The first lab assignment required the creation of a Digital Elevation Model of various features created in a wooden flower box with the use of snow as the medium. Very little guidance was given in order to create an atmosphere of critical thinking and hands on learning through trial and error. To create an elevation model, certain parameters needed to be met, such as the creation of a ridge, valley, hill, depression, and plain in the snow, as well as determining what coordinate system to use. The use of the coordinate system allowed for the collection of precise X and Y locations that contained a Z (elevation) value within the study area, which would then be used to replicate the landscape features in a 3D model in the second part of this lab activity.






Methods

The first step was to determine at what point on the box we would institute sea level. The final consensus was to build up and down from the midway point of the box with the sea level being the top of the box which would in turn make all of the collected elevation points negative values. Next, the actual features (ridge, valley, hill, depression, and plain) needed to be constructed in the snow.

Once the features were created, a coordinate system was created using string that ran across 100cm lengthwise and widthwise of the box. The string created a square grid with an x and y point at every 10cm interval. The elevation was taken at each point where the strings intersected.

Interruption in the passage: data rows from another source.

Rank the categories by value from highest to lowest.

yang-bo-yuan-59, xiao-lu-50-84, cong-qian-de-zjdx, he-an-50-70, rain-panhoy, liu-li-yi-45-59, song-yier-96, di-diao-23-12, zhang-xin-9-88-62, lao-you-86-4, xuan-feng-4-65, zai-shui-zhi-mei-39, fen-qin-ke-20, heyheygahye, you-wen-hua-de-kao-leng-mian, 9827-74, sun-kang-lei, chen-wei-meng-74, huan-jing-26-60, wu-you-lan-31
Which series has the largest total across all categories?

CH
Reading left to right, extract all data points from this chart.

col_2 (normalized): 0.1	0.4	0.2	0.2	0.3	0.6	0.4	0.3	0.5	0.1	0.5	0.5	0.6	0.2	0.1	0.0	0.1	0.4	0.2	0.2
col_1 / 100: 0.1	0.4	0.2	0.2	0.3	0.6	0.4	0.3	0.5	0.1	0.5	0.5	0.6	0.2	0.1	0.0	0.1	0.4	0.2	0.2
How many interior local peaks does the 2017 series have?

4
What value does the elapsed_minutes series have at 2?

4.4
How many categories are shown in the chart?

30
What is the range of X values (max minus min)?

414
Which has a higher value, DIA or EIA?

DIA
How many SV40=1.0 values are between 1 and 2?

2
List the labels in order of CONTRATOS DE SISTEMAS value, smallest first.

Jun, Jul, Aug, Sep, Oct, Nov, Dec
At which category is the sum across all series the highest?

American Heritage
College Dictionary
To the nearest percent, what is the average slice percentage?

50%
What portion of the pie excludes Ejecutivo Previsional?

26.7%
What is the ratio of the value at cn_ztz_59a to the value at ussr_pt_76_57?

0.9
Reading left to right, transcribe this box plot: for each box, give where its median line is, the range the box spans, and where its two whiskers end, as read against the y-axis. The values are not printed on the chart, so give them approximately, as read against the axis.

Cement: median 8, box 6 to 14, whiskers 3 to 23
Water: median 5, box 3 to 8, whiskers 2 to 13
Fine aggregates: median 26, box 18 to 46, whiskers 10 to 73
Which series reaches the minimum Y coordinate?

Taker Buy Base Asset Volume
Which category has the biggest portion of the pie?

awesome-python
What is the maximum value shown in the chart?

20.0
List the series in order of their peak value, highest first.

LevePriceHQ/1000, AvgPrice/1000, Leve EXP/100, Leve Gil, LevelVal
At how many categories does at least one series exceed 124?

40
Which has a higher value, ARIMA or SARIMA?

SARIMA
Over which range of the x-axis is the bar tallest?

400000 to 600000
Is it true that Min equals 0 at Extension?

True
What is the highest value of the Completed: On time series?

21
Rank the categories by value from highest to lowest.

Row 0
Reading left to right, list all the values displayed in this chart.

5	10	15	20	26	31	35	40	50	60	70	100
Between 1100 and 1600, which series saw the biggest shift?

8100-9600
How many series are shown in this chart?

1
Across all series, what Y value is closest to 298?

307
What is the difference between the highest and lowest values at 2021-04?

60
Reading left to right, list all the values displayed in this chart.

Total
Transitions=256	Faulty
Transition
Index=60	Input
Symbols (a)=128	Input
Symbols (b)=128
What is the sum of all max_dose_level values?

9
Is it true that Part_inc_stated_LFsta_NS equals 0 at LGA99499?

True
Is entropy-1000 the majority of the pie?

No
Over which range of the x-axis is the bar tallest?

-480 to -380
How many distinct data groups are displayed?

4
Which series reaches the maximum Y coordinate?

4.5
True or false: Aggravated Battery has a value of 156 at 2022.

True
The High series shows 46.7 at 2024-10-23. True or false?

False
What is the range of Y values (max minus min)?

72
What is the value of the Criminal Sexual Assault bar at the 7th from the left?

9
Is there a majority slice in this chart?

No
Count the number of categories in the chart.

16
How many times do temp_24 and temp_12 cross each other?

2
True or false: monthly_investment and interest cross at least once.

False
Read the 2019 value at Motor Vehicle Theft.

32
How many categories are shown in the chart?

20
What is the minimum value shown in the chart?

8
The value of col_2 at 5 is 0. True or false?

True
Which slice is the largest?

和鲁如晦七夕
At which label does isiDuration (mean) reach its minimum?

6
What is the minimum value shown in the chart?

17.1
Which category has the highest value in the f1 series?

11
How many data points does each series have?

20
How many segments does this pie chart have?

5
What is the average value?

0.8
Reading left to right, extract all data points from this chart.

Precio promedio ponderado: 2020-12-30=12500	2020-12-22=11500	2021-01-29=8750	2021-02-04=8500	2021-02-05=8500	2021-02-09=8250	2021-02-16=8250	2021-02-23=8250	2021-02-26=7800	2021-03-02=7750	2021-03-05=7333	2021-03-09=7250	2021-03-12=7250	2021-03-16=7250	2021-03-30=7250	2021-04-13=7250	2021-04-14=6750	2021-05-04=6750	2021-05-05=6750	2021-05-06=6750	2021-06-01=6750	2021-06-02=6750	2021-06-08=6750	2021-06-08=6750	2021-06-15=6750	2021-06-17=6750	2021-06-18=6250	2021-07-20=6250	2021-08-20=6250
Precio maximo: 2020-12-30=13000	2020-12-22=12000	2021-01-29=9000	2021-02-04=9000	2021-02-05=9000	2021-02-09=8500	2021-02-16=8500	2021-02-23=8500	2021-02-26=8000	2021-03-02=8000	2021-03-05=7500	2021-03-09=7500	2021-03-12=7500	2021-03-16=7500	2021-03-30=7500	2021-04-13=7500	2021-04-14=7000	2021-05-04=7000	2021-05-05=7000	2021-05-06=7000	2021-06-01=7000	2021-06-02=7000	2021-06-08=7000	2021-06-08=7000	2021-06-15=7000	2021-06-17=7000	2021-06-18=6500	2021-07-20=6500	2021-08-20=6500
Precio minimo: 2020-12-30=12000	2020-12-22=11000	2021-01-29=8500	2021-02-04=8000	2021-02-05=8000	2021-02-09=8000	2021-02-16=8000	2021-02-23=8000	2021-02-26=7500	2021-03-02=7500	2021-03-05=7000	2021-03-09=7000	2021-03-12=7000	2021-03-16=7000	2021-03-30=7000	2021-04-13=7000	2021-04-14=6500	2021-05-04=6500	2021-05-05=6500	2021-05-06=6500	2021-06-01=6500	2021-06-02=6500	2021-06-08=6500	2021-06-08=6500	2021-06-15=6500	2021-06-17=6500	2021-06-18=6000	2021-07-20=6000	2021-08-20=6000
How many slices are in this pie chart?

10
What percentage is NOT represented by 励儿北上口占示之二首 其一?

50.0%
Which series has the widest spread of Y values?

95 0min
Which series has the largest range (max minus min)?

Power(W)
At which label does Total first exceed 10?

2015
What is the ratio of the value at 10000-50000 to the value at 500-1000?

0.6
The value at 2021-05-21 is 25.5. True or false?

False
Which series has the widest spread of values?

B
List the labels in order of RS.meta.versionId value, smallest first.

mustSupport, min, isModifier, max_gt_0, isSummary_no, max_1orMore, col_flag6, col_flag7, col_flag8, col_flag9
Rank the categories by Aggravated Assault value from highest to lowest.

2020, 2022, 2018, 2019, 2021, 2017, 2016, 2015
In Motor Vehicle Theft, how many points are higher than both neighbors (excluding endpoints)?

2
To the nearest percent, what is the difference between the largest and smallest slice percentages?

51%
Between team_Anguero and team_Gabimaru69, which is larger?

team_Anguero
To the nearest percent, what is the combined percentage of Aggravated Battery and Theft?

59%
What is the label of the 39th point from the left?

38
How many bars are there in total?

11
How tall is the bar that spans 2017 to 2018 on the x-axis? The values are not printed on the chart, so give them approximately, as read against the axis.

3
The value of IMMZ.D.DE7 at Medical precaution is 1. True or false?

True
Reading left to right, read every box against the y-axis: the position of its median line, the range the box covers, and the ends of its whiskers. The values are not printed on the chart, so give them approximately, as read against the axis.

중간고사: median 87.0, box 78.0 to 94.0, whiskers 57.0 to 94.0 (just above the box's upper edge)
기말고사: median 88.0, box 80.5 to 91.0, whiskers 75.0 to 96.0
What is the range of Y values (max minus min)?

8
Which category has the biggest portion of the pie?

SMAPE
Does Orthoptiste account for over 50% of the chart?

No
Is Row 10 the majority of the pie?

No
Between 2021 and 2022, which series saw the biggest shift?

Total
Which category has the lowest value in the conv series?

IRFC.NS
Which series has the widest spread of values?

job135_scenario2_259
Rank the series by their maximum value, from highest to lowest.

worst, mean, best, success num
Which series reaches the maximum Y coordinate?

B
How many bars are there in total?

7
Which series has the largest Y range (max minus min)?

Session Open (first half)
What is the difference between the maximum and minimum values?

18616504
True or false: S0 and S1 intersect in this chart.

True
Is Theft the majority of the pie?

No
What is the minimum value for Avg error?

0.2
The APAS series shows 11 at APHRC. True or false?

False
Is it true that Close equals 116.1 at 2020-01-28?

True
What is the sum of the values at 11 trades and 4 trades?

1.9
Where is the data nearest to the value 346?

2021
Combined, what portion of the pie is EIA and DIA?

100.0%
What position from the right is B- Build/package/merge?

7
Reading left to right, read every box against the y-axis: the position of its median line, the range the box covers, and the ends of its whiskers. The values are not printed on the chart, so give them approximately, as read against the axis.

Each measurement (x,y,z) was recorded in a notebook and then transferred into excel (Table 1).


100 15.00 14.00 15.00 15.00 14.00 13.00 14.00 13.00 12.00 10.00
90 16.00 15.00 10.00 11.00 10.00 7.00 9.00 7.00 10.00 7.00
80 17.00 15.00 20.00 23.00 22.00 22.00 15.00 14.00 19.00 15.00
70 3.00 23.00 7.00 10.00 13.00 12.00 10.00 18.00 12.00 7.00
60 12.00 5.00 13.00 5.00 13.00 12.00 15.00 12.00 11.00 12.00
50 15.00 20.00 15.00 4.00 12.00 13.00 15.00 14.00 10.00 10.00
40 15.00 15.00 14.00 3.00 11.00 12.00 13.00 7.00 3.00 1.00
30 15.00 15.00 15.00 3.00 11.00 10.00 10.00 5.00 0.00 0.00
20 15.00 15.00 13.00 2.00 12.00 10.00 10.00 5.00 0.00 0.00
10 15.00 13.00 12.00 1.00 9.00 10.00 9.00 3.00 0.00 0.00

10 20 30 40 50 60 70 80 90 100
 Table 1. Elevation measurements taken across the study area






Discussion

This field lab assignment required the use of critical thinking skills as well as group collaboration. The project went well overall. We were able to successfully construct our own coordinate system and determine where place our zero values. We did run into a few roadblocks along the way, most notably dealing with where our sea level (z-value of 0cm) should be. Attempts were made at filling the box with snow and building up/down from the top of the box but it was difficult to keep the string straight over at our 10cm increments over some of the features that were above the top of the box. Then we tried to remove half of the snow and make a level surface at the point where the two boards met--two boards were placed on top of each other to give the flower box its height--which was roughly 13.5cm. We were originally going to make that halfway point be our sea level but then decided to make the top of the box our sea level with each value essentially being negative. It would not be difficult to in turn make the halfway point our sea level, with 13.5cm being added to each z-value recorded. We also had trouble deciding how large to make the grid squares. We ended up using 10cm/10cm squares, which looking back on the project did provide a consistent scale but did not provide an accurate enough scale. Using smaller increments would make a more detailed and accurate depiction of the study area.





Conclusion



This lab assignment did in fact help to develop a better understanding on how to create coordinate systems and elevation models. We were left to figure out how to lay out our study area and how to collect data, with very little guidance or background on the matter. This helped us strengthen our critical thinking skills, ability to work in groups, and ability to creatively problem solve to successfully complete a new task.